Neosporin application induces ISG expression in the nasal mucosa in healthy humans. (A) Experimental schema. Healthy human participants were randomized at a 2:1 ratio into an experimental arm and a placebo arm to receive Neosporin (n = 12) or Vaseline (n = 7) treatment, respectively. Drug application was performed twice-daily for 7 d.
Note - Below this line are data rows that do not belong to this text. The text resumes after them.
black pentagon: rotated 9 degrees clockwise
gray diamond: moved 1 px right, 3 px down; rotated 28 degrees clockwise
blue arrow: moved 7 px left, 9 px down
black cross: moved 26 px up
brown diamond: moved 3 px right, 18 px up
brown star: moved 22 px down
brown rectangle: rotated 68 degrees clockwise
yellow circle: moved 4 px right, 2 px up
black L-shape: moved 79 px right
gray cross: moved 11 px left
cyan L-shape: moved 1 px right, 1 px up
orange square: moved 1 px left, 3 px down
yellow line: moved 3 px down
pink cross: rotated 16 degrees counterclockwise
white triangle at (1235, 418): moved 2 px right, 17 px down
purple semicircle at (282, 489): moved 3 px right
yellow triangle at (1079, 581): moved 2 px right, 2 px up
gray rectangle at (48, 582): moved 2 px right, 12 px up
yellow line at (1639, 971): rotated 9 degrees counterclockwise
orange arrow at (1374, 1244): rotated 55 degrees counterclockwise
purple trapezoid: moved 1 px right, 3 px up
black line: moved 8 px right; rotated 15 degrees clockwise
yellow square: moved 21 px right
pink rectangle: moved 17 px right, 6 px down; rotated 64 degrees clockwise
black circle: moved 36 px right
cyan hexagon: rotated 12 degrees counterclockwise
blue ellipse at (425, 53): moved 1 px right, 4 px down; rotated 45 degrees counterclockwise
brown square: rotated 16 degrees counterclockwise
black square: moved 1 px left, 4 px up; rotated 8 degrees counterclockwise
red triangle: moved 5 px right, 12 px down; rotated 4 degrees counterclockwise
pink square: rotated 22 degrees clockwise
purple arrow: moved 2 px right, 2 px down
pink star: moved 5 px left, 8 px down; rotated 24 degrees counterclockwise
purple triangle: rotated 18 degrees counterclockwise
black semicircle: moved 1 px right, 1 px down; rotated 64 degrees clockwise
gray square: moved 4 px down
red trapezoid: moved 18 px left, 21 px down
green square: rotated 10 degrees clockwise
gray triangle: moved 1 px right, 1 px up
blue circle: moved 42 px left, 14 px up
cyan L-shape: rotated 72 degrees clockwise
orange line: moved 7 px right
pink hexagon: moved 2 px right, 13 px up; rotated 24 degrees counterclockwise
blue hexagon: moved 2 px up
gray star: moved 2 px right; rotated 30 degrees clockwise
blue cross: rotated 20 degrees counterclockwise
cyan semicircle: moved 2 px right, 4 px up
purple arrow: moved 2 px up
Participants had a total of 4 in-person meetings. On days 1, 4, 8, and 12, a nasopharyngeal swab and a nasal brush collection were performed for viral testing and ISG assessment, respectively. (B–D) Response rate defined as a participant with at least 2 ISGs undergoing at least 5-, 10-, or 20-fold induction at any timepoint compared to day 0 measurements. (E–J) Expression of RSAD2, IRF7, CXCL9, CXCL10, IL10, and USP18 in nasal swab samples. Gene expression was normalized against housekeeping genes HPRT, and then compared against day 0 samples. Mean ± SEM; statistical significance was calculated by means of two-way ANOVA followed by Bonferroni’s correction (E–J); *P ≤ 0.05, **P ≤ 0.01, ***P ≤ 0.001, ****P ≤ 0.0001.